During last Sunday's practice, she literally pushed freshman Faith Dupree out to her proper defensive position. Whether in or out of the action, she was demonstrative during a scrimmage session. Later, she was in the ear of sophomore forward Alyssia Brewer.
Bjorklund, meanwhile, has been offering glimpses of a more demanding nature.
"Once and awhile now, I've heard a little more edge in her voice,'' Lockwood said. "She's talking to somebody about something. Maybe a team she's playing on (in practice) they've gotten beat or something and Angie's voice will take on an edginess that I haven't heard.
"I don't think she's settled on it yet (but) I think she wants to be a voice more so than she's been."
If Bjorklund raises her voice, she will be speaking in a manner Anosike thinks no coach can match, not even UT's Pat Summitt. Anosike describes being yelled at by a teammate as "a whole other language" with the words hitting "a different part of you."
"Pat is not out there playing with you,'' Anosike said. "She is on the sideline coaching you. And when someone is out there at battle with you and barking at you it kind of puts you in a different place because someone you've gone to war with is someone that you don't want to let down because they're out there fighting with you."
Lockwood appreciates the separate language players speak among themselves. He considers the difference to be vital to a team's progression. In a past scouting report, he referred to a quote from former NFL coach Marty Schottenheimer addressing this evolution.
"On any good team that I've been on,'' said Lockwood, referring to Schottenheimer's experiences, "there comes a point where the players take the wheel. I think he described it 'the players steer the ship.' There you go."
From Lockwood's perspective, coaches provide information, implement strategy and set standards. Eventually the team huddle breaks, however, and a referee motions the players to the court. At that point, the cause is best served by team leaders gathering together the rest of the players and essentially saying "we'll take it from here."

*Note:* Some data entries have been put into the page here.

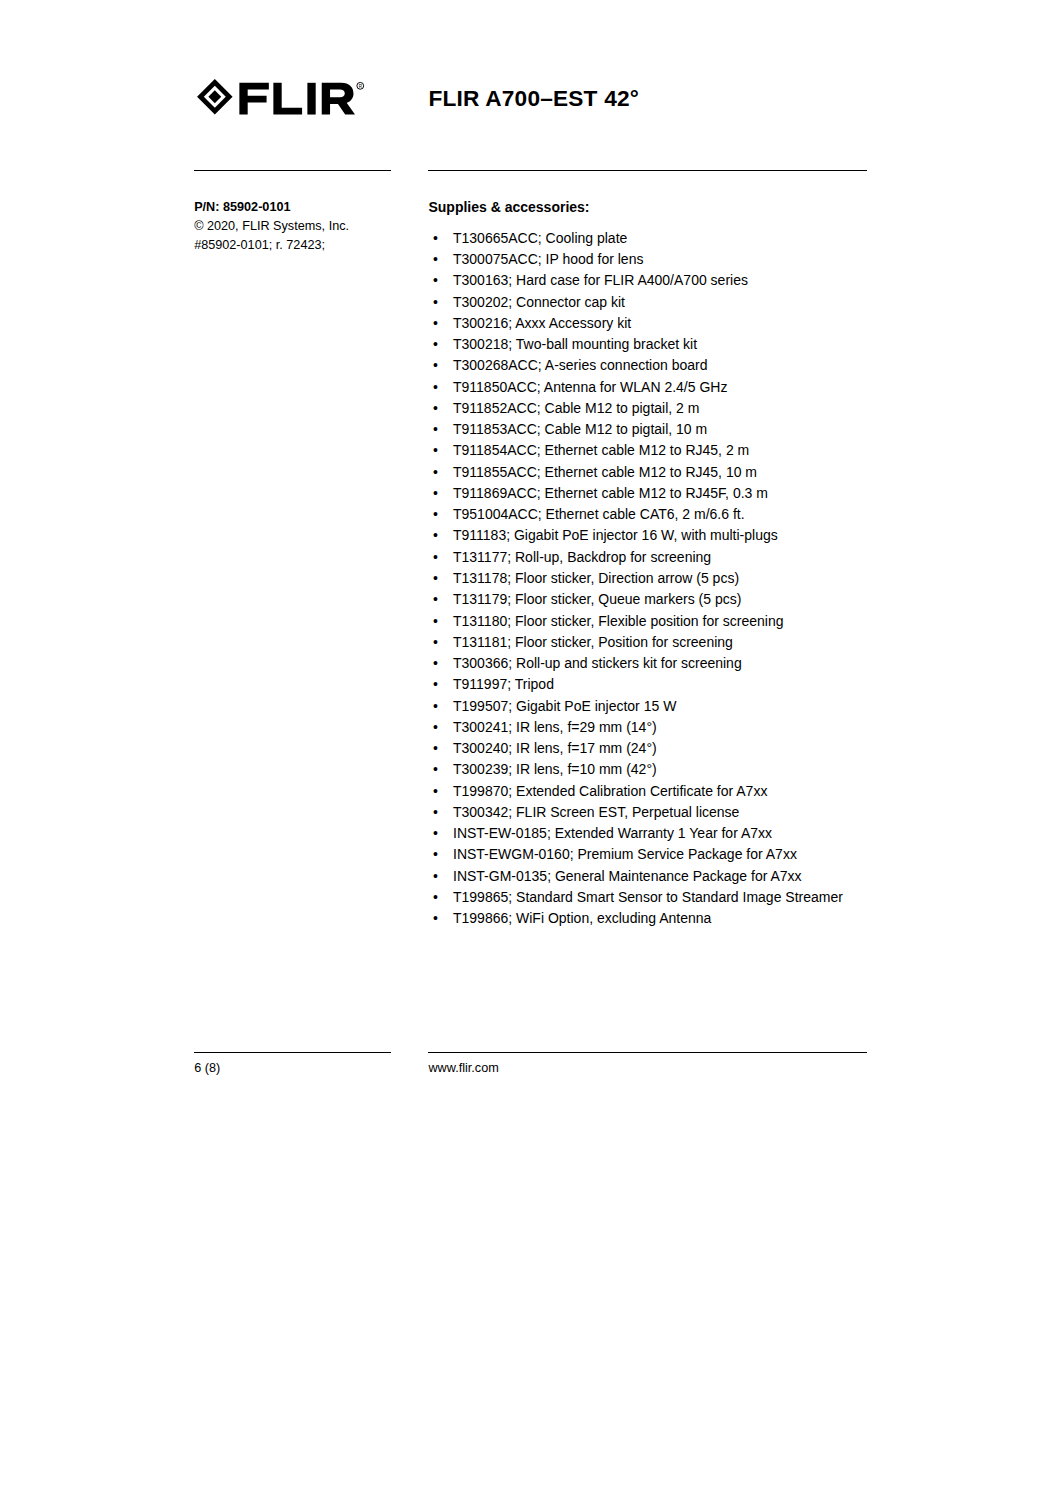R
FLIR A700–EST 42°
P/N: 85902-0101
© 2020, FLIR Systems, Inc.
#85902-0101; r. 72423;
Supplies & accessories:
T130665ACC; Cooling plate
T300075ACC; IP hood for lens
T300163; Hard case for FLIR A400/A700 series
T300202; Connector cap kit
T300216; Axxx Accessory kit
T300218; Two-ball mounting bracket kit
T300268ACC; A-series connection board
T911850ACC; Antenna for WLAN 2.4/5 GHz
T911852ACC; Cable M12 to pigtail, 2 m
T911853ACC; Cable M12 to pigtail, 10 m
T911854ACC; Ethernet cable M12 to RJ45, 2 m
T911855ACC; Ethernet cable M12 to RJ45, 10 m
T911869ACC; Ethernet cable M12 to RJ45F, 0.3 m
T951004ACC; Ethernet cable CAT6, 2 m/6.6 ft.
T911183; Gigabit PoE injector 16 W, with multi-plugs
T131177; Roll-up, Backdrop for screening
T131178; Floor sticker, Direction arrow (5 pcs)
T131179; Floor sticker, Queue markers (5 pcs)
T131180; Floor sticker, Flexible position for screening
T131181; Floor sticker, Position for screening
T300366; Roll-up and stickers kit for screening
T911997; Tripod
T199507; Gigabit PoE injector 15 W
T300241; IR lens, f=29 mm (14°)
T300240; IR lens, f=17 mm (24°)
T300239; IR lens, f=10 mm (42°)
T199870; Extended Calibration Certificate for A7xx
T300342; FLIR Screen EST, Perpetual license
INST-EW-0185; Extended Warranty 1 Year for A7xx
INST-EWGM-0160; Premium Service Package for A7xx
INST-GM-0135; General Maintenance Package for A7xx
T199865; Standard Smart Sensor to Standard Image Streamer
T199866; WiFi Option, excluding Antenna
6 (8)
www.flir.com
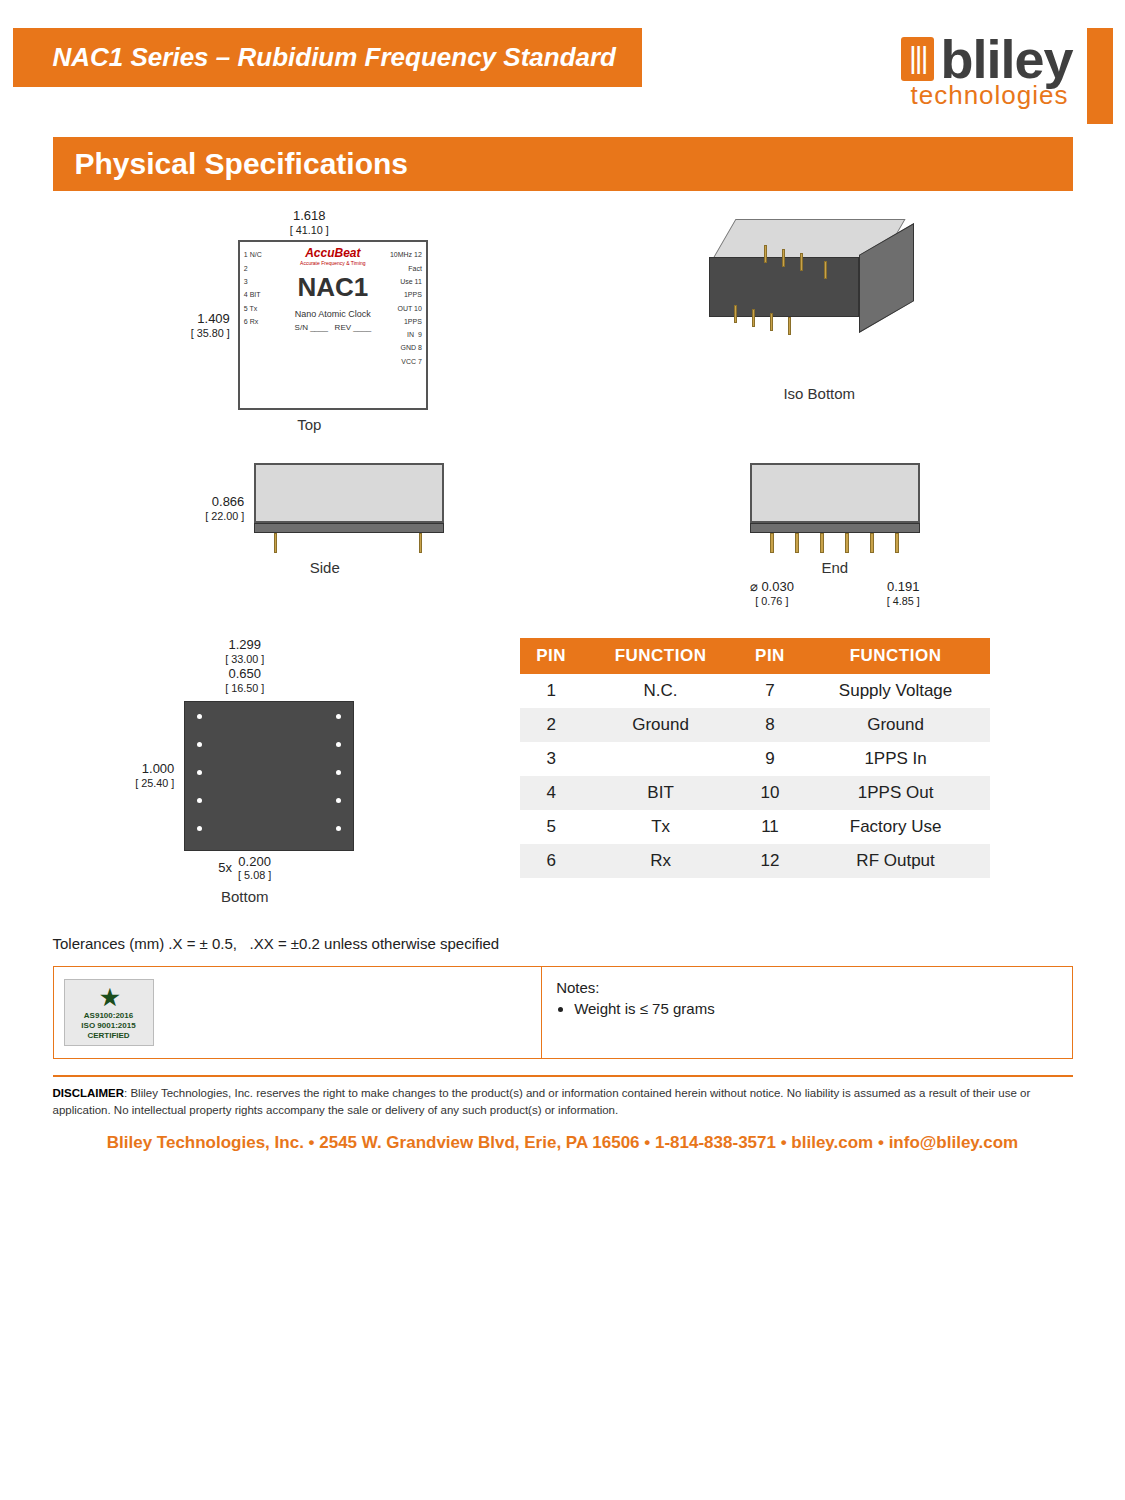NAC1 Series – Rubidium Frequency Standard
|||bliley technologies
Physical Specifications
1.618[ 41.10 ]
1.409[ 35.80 ]
1 N/C
2
3
4 BIT
5 Tx
6 Rx
10MHz 12
Fact
Use 11
1PPS
OUT 10
1PPS
IN 9
GND 8
VCC 7
AccuBeatAccurate Frequency & Timing
NAC1
Nano Atomic Clock
S/N ____ REV ____
Top
Iso Bottom
0.866[ 22.00 ]
Side
End
⌀ 0.030[ 0.76 ]
0.191[ 4.85 ]
1.299[ 33.00 ]
0.650[ 16.50 ]
1.000[ 25.40 ]
5x 0.200[ 5.08 ]
Bottom
| PIN | FUNCTION | PIN | FUNCTION |
| --- | --- | --- | --- |
| 1 | N.C. | 7 | Supply Voltage |
| 2 | Ground | 8 | Ground |
| 3 | | 9 | 1PPS In |
| 4 | BIT | 10 | 1PPS Out |
| 5 | Tx | 11 | Factory Use |
| 6 | Rx | 12 | RF Output |
Tolerances (mm) .X = ± 0.5, .XX = ±0.2 unless otherwise specified
★ AS9100:2016
ISO 9001:2015
CERTIFIED
Notes:
Weight is ≤ 75 grams
DISCLAIMER: Bliley Technologies, Inc. reserves the right to make changes to the product(s) and or information contained herein without notice. No liability is assumed as a result of their use or application. No intellectual property rights accompany the sale or delivery of any such product(s) or information.
Bliley Technologies, Inc. • 2545 W. Grandview Blvd, Erie, PA 16506 • 1-814-838-3571 • bliley.com • info@bliley.com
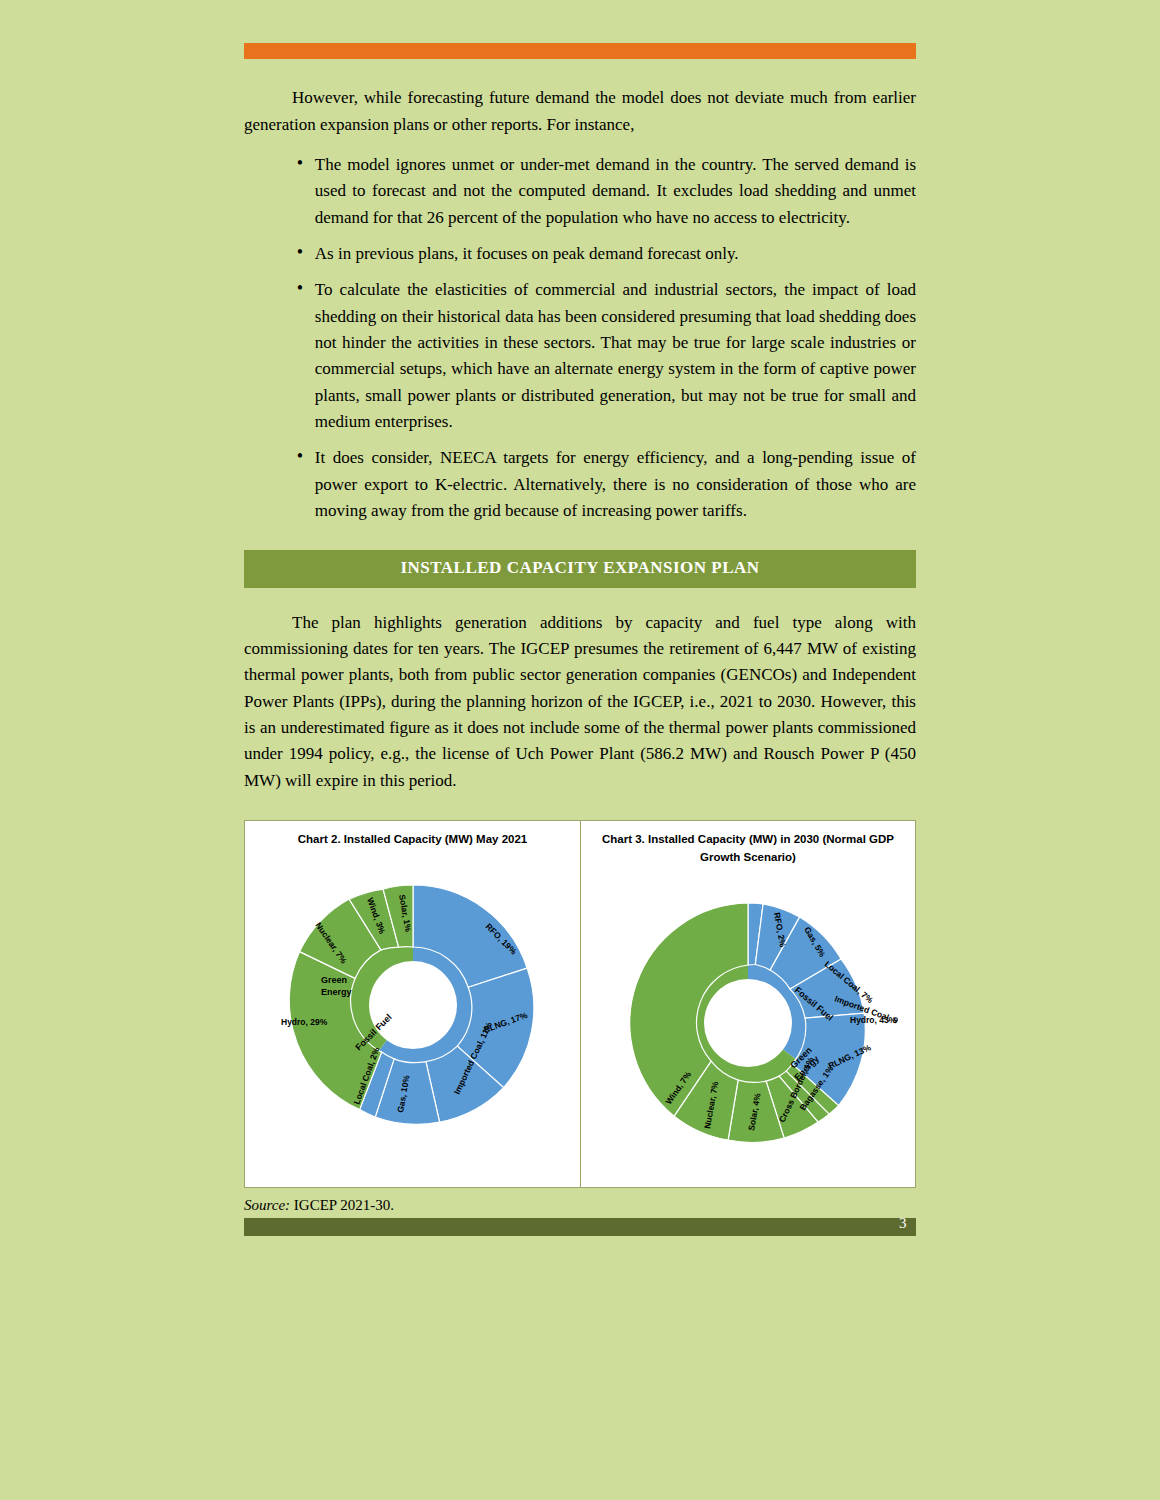However, while forecasting future demand the model does not deviate much from earlier generation expansion plans or other reports. For instance,
The model ignores unmet or under-met demand in the country. The served demand is used to forecast and not the computed demand. It excludes load shedding and unmet demand for that 26 percent of the population who have no access to electricity.
As in previous plans, it focuses on peak demand forecast only.
To calculate the elasticities of commercial and industrial sectors, the impact of load shedding on their historical data has been considered presuming that load shedding does not hinder the activities in these sectors. That may be true for large scale industries or commercial setups, which have an alternate energy system in the form of captive power plants, small power plants or distributed generation, but may not be true for small and medium enterprises.
It does consider, NEECA targets for energy efficiency, and a long-pending issue of power export to K-electric. Alternatively, there is no consideration of those who are moving away from the grid because of increasing power tariffs.
INSTALLED CAPACITY EXPANSION PLAN
The plan highlights generation additions by capacity and fuel type along with commissioning dates for ten years. The IGCEP presumes the retirement of 6,447 MW of existing thermal power plants, both from public sector generation companies (GENCOs) and Independent Power Plants (IPPs), during the planning horizon of the IGCEP, i.e., 2021 to 2030. However, this is an underestimated figure as it does not include some of the thermal power plants commissioned under 1994 policy, e.g., the license of Uch Power Plant (586.2 MW) and Rousch Power P (450 MW) will expire in this period.
Chart 2. Installed Capacity (MW) May 2021
RFO, 19% RLNG, 17% Imported Coal, 11% Gas, 10% Local Coal, 2% Hydro, 29% Nuclear, 7% Wind, 3% Solar, 1% Fossil Fuel Green Energy
Chart 3. Installed Capacity (MW) in 2030 (Normal GDP Growth Scenario)
RFO, 2% Gas, 5% Local Coal, 7% Imported Coal, 9% RLNG, 13% Bagasse, 1% Cross Border, 1% Solar, 4% Nuclear, 7% Wind, 7% Hydro, 43% Fossil Fuel Green Energy
Source: IGCEP 2021-30.
3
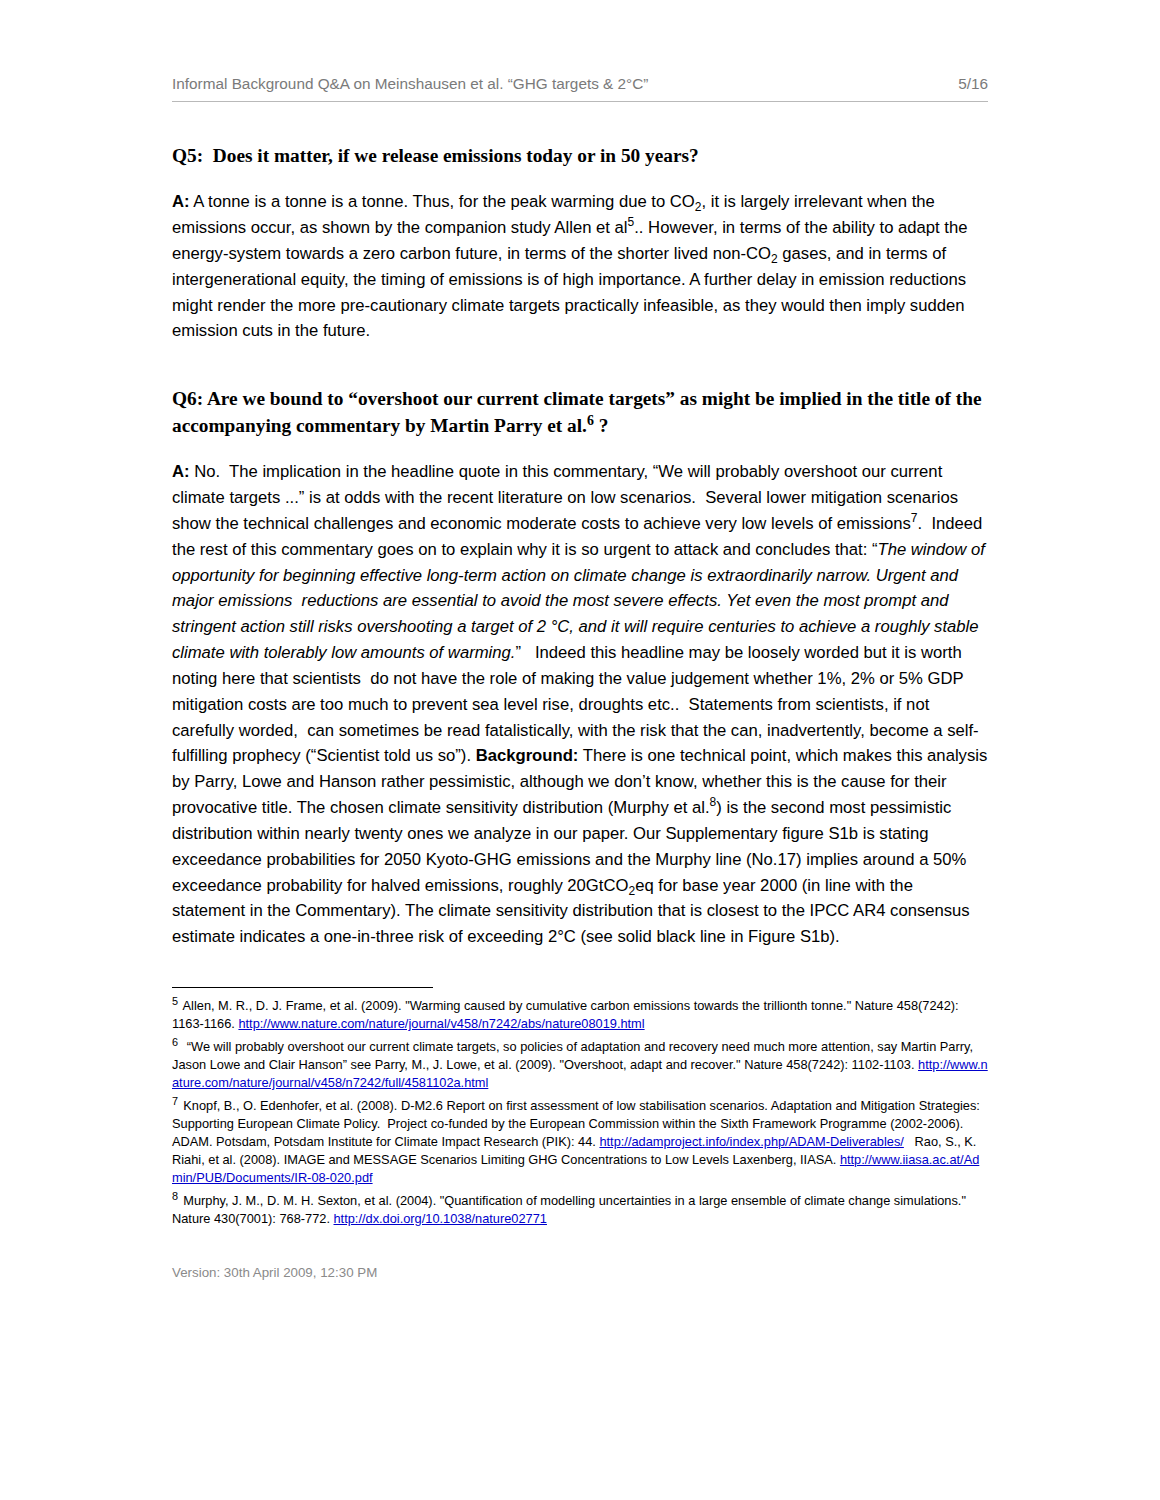Informal Background Q&A on Meinshausen et al. “GHG targets & 2°C” 5/16
Q5: Does it matter, if we release emissions today or in 50 years?
A: A tonne is a tonne is a tonne. Thus, for the peak warming due to CO2, it is largely irrelevant when the emissions occur, as shown by the companion study Allen et al5.. However, in terms of the ability to adapt the energy-system towards a zero carbon future, in terms of the shorter lived non-CO2 gases, and in terms of intergenerational equity, the timing of emissions is of high importance. A further delay in emission reductions might render the more pre-cautionary climate targets practically infeasible, as they would then imply sudden emission cuts in the future.
Q6: Are we bound to “overshoot our current climate targets” as might be implied in the title of the accompanying commentary by Martin Parry et al.6 ?
A: No. The implication in the headline quote in this commentary, “We will probably overshoot our current climate targets ...” is at odds with the recent literature on low scenarios. Several lower mitigation scenarios show the technical challenges and economic moderate costs to achieve very low levels of emissions7. Indeed the rest of this commentary goes on to explain why it is so urgent to attack and concludes that: “The window of opportunity for beginning effective long-term action on climate change is extraordinarily narrow. Urgent and major emissions reductions are essential to avoid the most severe effects. Yet even the most prompt and stringent action still risks overshooting a target of 2 °C, and it will require centuries to achieve a roughly stable climate with tolerably low amounts of warming.” Indeed this headline may be loosely worded but it is worth noting here that scientists do not have the role of making the value judgement whether 1%, 2% or 5% GDP mitigation costs are too much to prevent sea level rise, droughts etc.. Statements from scientists, if not carefully worded, can sometimes be read fatalistically, with the risk that the can, inadvertently, become a self-fulfilling prophecy (“Scientist told us so”). Background: There is one technical point, which makes this analysis by Parry, Lowe and Hanson rather pessimistic, although we don’t know, whether this is the cause for their provocative title. The chosen climate sensitivity distribution (Murphy et al.8) is the second most pessimistic distribution within nearly twenty ones we analyze in our paper. Our Supplementary figure S1b is stating exceedance probabilities for 2050 Kyoto-GHG emissions and the Murphy line (No.17) implies around a 50% exceedance probability for halved emissions, roughly 20GtCO2eq for base year 2000 (in line with the statement in the Commentary). The climate sensitivity distribution that is closest to the IPCC AR4 consensus estimate indicates a one-in-three risk of exceeding 2°C (see solid black line in Figure S1b).
5 Allen, M. R., D. J. Frame, et al. (2009). "Warming caused by cumulative carbon emissions towards the trillionth tonne." Nature 458(7242): 1163-1166. http://www.nature.com/nature/journal/v458/n7242/abs/nature08019.html
6 “We will probably overshoot our current climate targets, so policies of adaptation and recovery need much more attention, say Martin Parry, Jason Lowe and Clair Hanson” see Parry, M., J. Lowe, et al. (2009). "Overshoot, adapt and recover." Nature 458(7242): 1102-1103. http://www.nature.com/nature/journal/v458/n7242/full/4581102a.html
7 Knopf, B., O. Edenhofer, et al. (2008). D-M2.6 Report on first assessment of low stabilisation scenarios. Adaptation and Mitigation Strategies: Supporting European Climate Policy. Project co-funded by the European Commission within the Sixth Framework Programme (2002-2006). ADAM. Potsdam, Potsdam Institute for Climate Impact Research (PIK): 44. http://adamproject.info/index.php/ADAM-Deliverables/ Rao, S., K. Riahi, et al. (2008). IMAGE and MESSAGE Scenarios Limiting GHG Concentrations to Low Levels Laxenberg, IIASA. http://www.iiasa.ac.at/Admin/PUB/Documents/IR-08-020.pdf
8 Murphy, J. M., D. M. H. Sexton, et al. (2004). "Quantification of modelling uncertainties in a large ensemble of climate change simulations." Nature 430(7001): 768-772. http://dx.doi.org/10.1038/nature02771
Version: 30th April 2009, 12:30 PM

"There comes a point on good teams where that happens,'' he said. "And that's what we've got to wait and see with this bunch yet."
Dan Fleser covers the Lady Vols. He can be reached at firstname.lastname@example.org.
Practicing good leadership might seem like a tall order but attention to detail can help shrink the responsibility down to size. From my vantage point, here's some observations that might help with the process.
Talk, talk, talk: One of the basic elements of leadership is communication. Since a player wouldn't think twice about practicing her shooting, why should talking be any different. Constant chatter should be second nature on the court as a way for players to connect and assist each other.
Do your homework: Psychological profile material on every player is readily available. The info is like a scouting report for a would-be leader wanting to reach a teammate. Use it.
Come together: When a teammate is getting chewed out in practice, rally around her. When going back to Pratt Pavilion for extra work, bring a teammate along. Players have told me this for two decades: When it matters most, all you have is each other.
Storytelling: Veteran players and coaches alike ought to share stories about past leaders. This could happen anywhere - at dinner, on a trip, etc. Whether these tales are funny or thoughtful, they're all instructive.
Get uncomfortable: Freshman Kamiko Williams and sophomore Alyssia Brewer need extra attention. A creative touch is advised, since both have been getting an earful from UT coach Pat Summitt. Their skills alone make these players a worthwhile project. Any lady volunteers?